ACTION ITEM — Repeat every entry word for word, but leave the images out of your copy.
#### DATA FOR REVIEW
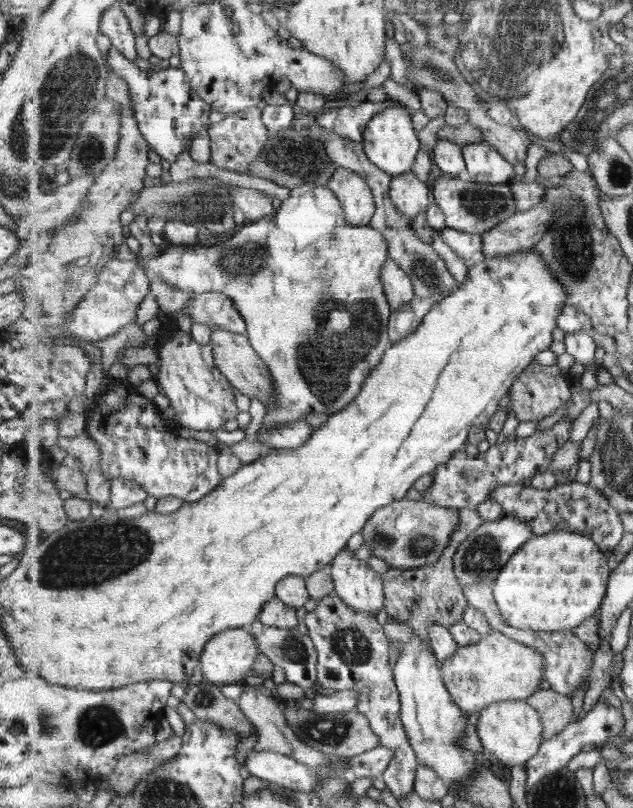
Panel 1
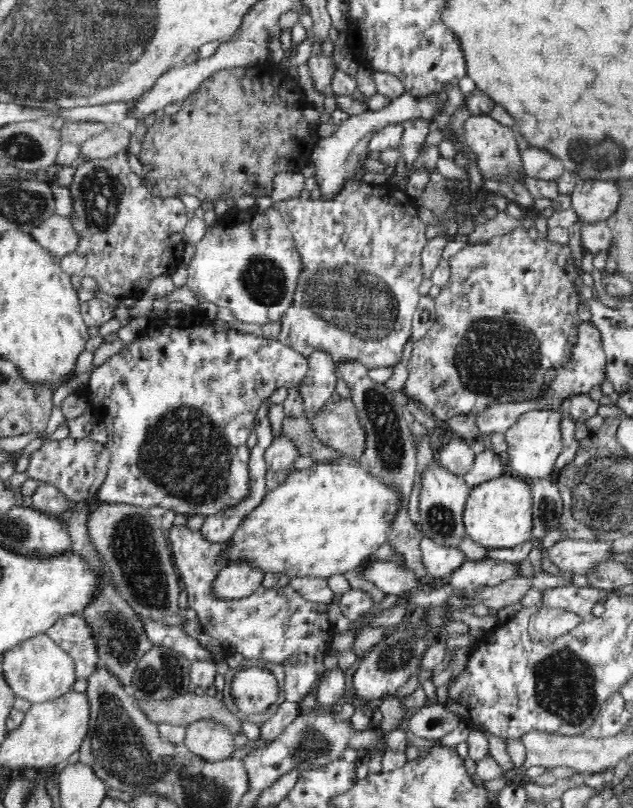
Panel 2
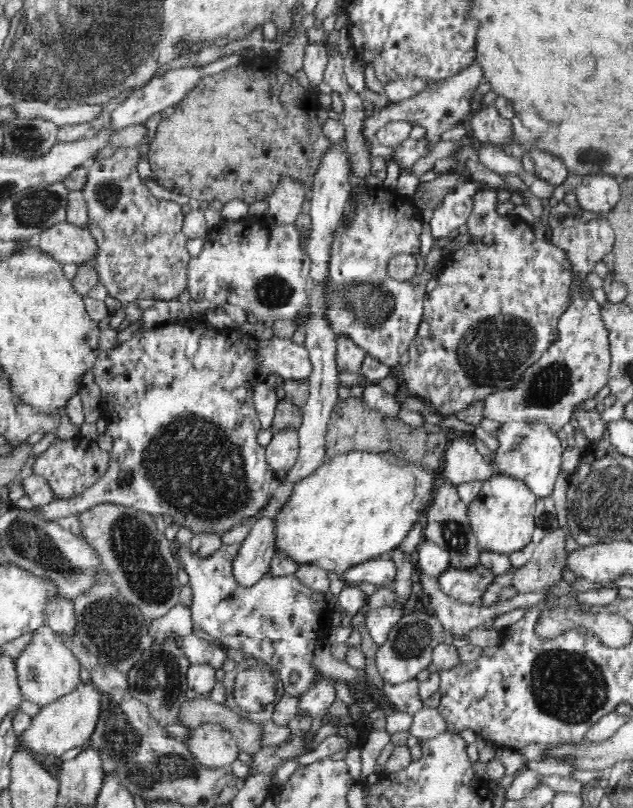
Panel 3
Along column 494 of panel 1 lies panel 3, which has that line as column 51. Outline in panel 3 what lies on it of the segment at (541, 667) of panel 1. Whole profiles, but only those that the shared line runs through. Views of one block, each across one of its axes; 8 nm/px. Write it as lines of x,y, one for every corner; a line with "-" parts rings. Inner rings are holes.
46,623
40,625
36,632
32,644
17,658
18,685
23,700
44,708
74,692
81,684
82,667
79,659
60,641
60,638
########
EXERCISE ANSWER —
Panel 1
Panel 2
Panel 3
Along column 494 of panel 1 lies panel 3, which has that line as column 51. Outline in panel 3 what lies on it of the segment at (541, 667) of panel 1. Whole profiles, but only those that the shared line runs through. Views of one block, each across one of its axes; 8 nm/px. Write it as lines of x,y, one for every corner; a line with "-" parts rings. Inner rings are holes.
46,623
40,625
36,632
32,644
17,658
18,685
23,700
44,708
74,692
81,684
82,667
79,659
60,641
60,638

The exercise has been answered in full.